January 30, 2013

Arkansas Times: Who pays taxes?

media mention

(Original Post)

Posted by Max Brantley on Wed, Jan 30, 2013 at 9:56 AM

Arkansas is on the cusp of a Republican-led charge to reshape taxation. Where they don’t want to cut taxes, they want to dramatically reduce the burden on wealthy taxpayers, by reducing or eliminating the tax on unearned income and by reducing the top income tax brackets. To the extent the money would be replaced, the Republican Party as a matter of official policy has shown its affection for the sales tax, the most punishing of all taxes on poor and middle-income people.

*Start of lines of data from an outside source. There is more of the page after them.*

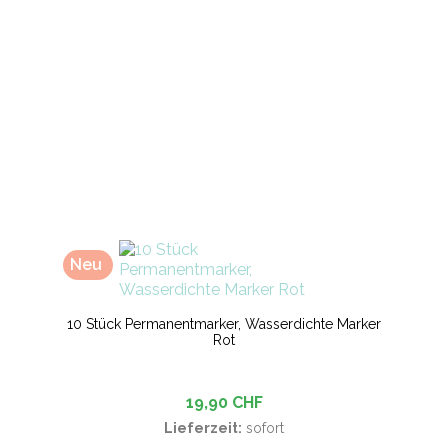
Neu
10 Stück Permanentmarker, Wasserdichte Marker
Rot
19,90 CHF
Lieferzeit:
sofort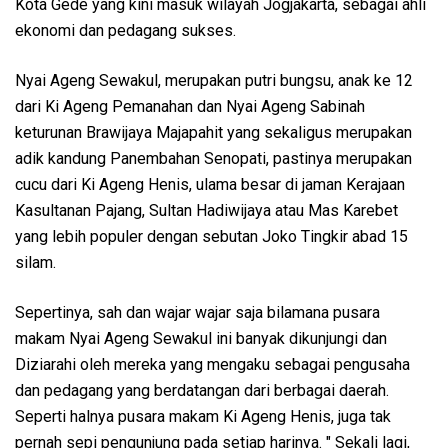
Kota Gede yang kini masuk wilayah Jogjakarta, sebagai ahli
ekonomi dan pedagang sukses.
Nyai Ageng Sewakul, merupakan putri bungsu, anak ke 12
dari Ki Ageng Pemanahan dan Nyai Ageng Sabinah
keturunan Brawijaya Majapahit yang sekaligus merupakan
adik kandung Panembahan Senopati, pastinya merupakan
cucu dari Ki Ageng Henis, ulama besar di jaman Kerajaan
Kasultanan Pajang, Sultan Hadiwijaya atau Mas Karebet
yang lebih populer dengan sebutan Joko Tingkir abad 15
silam.
Sepertinya, sah dan wajar wajar saja bilamana pusara
makam Nyai Ageng Sewakul ini banyak dikunjungi dan
Diziarahi oleh mereka yang mengaku sebagai pengusaha
dan pedagang yang berdatangan dari berbagai daerah.
Seperti halnya pusara makam Ki Ageng Henis, juga tak
pernah sepi pengunjung pada setiap harinya. " Sekali lagi,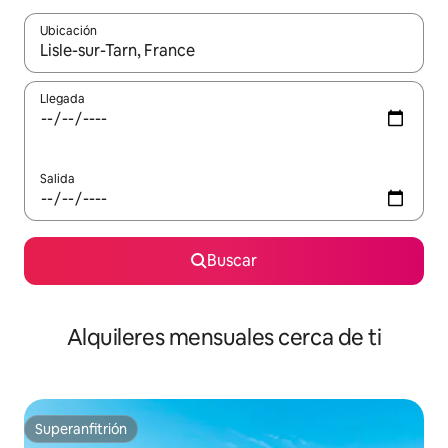
Ubicación
Cuando los resultados estén disponibles, navega con las teclas d
Llegada
Salida
Buscar
Alquileres mensuales cerca de ti
Superanfitrión
Superanfitrión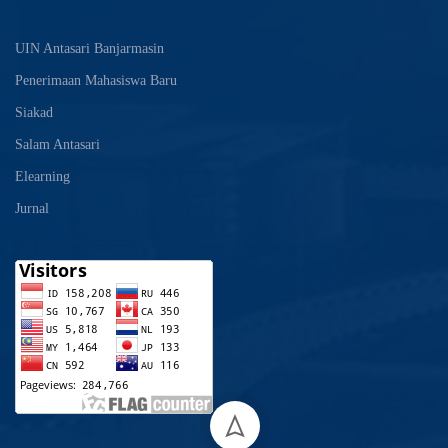
UIN Antasari Banjarmasin
Penerimaan Mahasiswa Baru
Siakad
Salam Antasari
Elearning
Jurnal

In that context comes a new national report on how the tax burden falls in each state. In sum:

    Most significantly, the report concludes that all states have regressive tax systems that ask more from low- and middle-income families than from the wealthiest. It also finds:

    – The average overall effective state and local tax rates by income group nationwide are 11.1 percent for the bottom 20 percent, 9.4 percent for the middle 20 percent and 5.6 percent for the top 1 percent

    – Ten states with the most regressive tax systems are: Washington, Florida, South Dakota, Texas, Illinois, Tennessee, Arizona, Pennsylvania, Alabama and Indiana.

    – States praised as “low tax” are often high tax states for low and middle income families.